The WES_data_board folder mentioned here is on the local machine. Latest version of this folder can be found here. Download this folder. Use the path to this folder in the data_board <- ... line in the example below. Depending on the OS used, you may have to give complete path.

library(WESfilter)
#> Loading required package: dplyr
#> 
#> Attaching package: 'dplyr'
#> The following objects are masked from 'package:stats':
#> 
#>     filter, lag
#> The following objects are masked from 'package:base':
#> 
#>     intersect, setdiff, setequal, union
#> Loading required package: nanoparquet


data_board <- pins::board_folder("~/Data/WES_analysis_nov2025/WES_data_board/") # The path will be specific to you
wes_data <- read_wes_data(data_board, pin_name = "reshaped_WES-coding") # this will be specific to you
meta_df <- read_meta_data(data_board, pin_name = "meta-data_coding") # specific to you

family_df <- read_family_table(
  "~/Data/WES_analysis_nov2025/sib-pair-yaleOnly-from-NoorandJeff-dec012025.csv"
)
# family_wes_ids <- family_df |>

To get an idea of distribution of mutations in a single sample

# use_sample <- select_random_sample(wes_data)
get_data_single_sample("M_S-F", wes_data, meta_df) |> # get data for a single sample
  filter(as.numeric(`CADD Conservation`) > 20) |> # select mutations that are in the top 1% of deleterious mutations
  filter(!(grepl("MUC", Gene))) |> # Remove the mucin genes which are usually highly mutated
  make_plots_sample() |> # make plots
  purrr::map(\(p) {
    p +
      ggplot2::theme(
        title = ggplot2::element_text(size = 12),
        axis.text = ggplot2::element_text(size = 8),
        axis.title = ggplot2::element_text(size = 10),
        legend.position = "bottom",
        legend.key.size = ggplot2::unit(2, "mm"),
        legend.text = ggplot2::element_text(
          size = 3,
          margin = ggplot2::margin(l = 1, unit = "pt")
        )
      )
  }) |>
  patchwork::wrap_plots(ncol = 2) +
  patchwork::plot_annotation(title = "M_S-F")
#> 1529 variants found for sample M_S-F
#> Number of genes mutated: 1161
#> Warning: There was 1 warning in `filter()`.
#> ℹ In argument: `as.numeric(`CADD Conservation`) > 20`.
#> Caused by warning:
#> ! NAs introduced by coercion

Only top 10 genes by number of mutations are shown here.
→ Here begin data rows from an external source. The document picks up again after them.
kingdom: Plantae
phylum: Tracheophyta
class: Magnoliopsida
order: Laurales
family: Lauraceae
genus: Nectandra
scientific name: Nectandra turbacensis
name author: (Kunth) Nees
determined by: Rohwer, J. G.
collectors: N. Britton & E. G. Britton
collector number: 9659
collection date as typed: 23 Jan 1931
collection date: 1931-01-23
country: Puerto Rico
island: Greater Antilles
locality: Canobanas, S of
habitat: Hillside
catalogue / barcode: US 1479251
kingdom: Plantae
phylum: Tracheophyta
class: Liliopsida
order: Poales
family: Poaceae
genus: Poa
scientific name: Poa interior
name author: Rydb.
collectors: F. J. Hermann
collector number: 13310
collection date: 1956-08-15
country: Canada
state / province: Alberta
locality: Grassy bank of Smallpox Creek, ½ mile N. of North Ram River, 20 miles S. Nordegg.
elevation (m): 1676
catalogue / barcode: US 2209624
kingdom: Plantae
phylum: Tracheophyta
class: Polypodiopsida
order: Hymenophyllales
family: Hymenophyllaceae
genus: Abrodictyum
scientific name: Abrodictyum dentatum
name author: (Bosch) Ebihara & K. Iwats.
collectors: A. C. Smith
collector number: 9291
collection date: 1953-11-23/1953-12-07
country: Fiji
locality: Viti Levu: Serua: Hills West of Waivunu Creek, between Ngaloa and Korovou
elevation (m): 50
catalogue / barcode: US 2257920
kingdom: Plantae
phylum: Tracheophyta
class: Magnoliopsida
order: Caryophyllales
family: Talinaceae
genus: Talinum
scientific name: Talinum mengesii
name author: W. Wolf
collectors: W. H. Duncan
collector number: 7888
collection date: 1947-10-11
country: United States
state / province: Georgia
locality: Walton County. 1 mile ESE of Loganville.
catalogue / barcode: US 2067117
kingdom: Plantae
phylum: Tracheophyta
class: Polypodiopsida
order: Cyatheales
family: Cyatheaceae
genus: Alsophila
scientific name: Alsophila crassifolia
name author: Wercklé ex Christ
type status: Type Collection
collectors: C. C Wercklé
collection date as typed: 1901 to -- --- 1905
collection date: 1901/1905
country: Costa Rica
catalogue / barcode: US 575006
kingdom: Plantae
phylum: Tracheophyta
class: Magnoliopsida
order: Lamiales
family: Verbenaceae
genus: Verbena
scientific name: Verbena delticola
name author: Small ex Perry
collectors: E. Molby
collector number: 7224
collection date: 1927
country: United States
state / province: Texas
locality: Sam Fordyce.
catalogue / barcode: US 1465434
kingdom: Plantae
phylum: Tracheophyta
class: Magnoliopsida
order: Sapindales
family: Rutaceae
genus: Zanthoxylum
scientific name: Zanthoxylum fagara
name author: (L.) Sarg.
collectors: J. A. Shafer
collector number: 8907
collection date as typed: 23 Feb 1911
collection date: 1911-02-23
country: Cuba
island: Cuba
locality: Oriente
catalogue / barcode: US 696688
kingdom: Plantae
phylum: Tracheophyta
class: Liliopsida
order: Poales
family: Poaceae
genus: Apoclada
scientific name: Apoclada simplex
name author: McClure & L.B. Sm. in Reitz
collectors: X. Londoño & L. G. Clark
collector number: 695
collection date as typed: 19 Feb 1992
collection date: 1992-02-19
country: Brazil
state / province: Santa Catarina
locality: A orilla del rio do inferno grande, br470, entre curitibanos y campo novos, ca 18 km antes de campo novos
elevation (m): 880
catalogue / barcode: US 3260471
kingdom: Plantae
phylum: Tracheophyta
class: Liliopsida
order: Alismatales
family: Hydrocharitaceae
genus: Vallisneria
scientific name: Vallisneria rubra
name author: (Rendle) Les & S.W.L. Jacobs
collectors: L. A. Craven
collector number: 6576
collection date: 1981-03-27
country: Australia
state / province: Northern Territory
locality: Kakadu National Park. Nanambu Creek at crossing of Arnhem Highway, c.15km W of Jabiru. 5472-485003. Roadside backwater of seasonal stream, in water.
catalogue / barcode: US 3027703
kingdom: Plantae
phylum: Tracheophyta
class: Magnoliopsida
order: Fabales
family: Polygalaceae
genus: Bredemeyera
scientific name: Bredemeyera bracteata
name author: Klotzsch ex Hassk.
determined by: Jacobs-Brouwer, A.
From the graph it should be noted that most the genes have a single mutation, and most of the mutations are Heterozygotic.

cohort_wes <- filter_by_sample(
  wes_data,
  family_df |> distinct(wes_id) |> pull()
)

siblings <- get_family_siblings(5, family_df)
sibling_snps <- get_per_sib_snps(
  siblings,
  cohort_wes |> filter(!(grepl("Ref|\\./\\.", wes_info))) # select only those SNPs that are mutated (are not Ref/REF)
)

sibling_specific_snps <- get_specific_snps(sibling_snps)

sibling_specific_wes_data <- data.frame(
  rowid = Reduce("union", x = sibling_specific_snps)
) |>
  inner_join(cohort_wes, by = join_by("rowid"))

sibling_specific_binary_wes <- make_non_ref_df(sibling_specific_wes_data)

# get data for the entire cohort for the same SNPs.
make_sib_venn(sibling_snps)

If the above steps worked without errors, we see the following objects

message(paste0("Number of rows in wes_data: ", nrow(wes_data)))
#> Number of rows in wes_data: 297828438
message(paste0("Number of rows in cohort_wes: ", nrow(cohort_wes)))
#> Number of rows in cohort_wes: 17179109
message(paste0("Number of siblings: ", length(sibling_specific_snps)))
#> Number of siblings: 2
message(paste0(
  "Number of rows in sibling_specific_snps: ",
  length(Reduce("union", sibling_specific_snps))
))
#> Number of rows in sibling_specific_snps: 13946

It should be clear from the Venn Diagram that ~ 13K SNPs are present only in either of the siblings.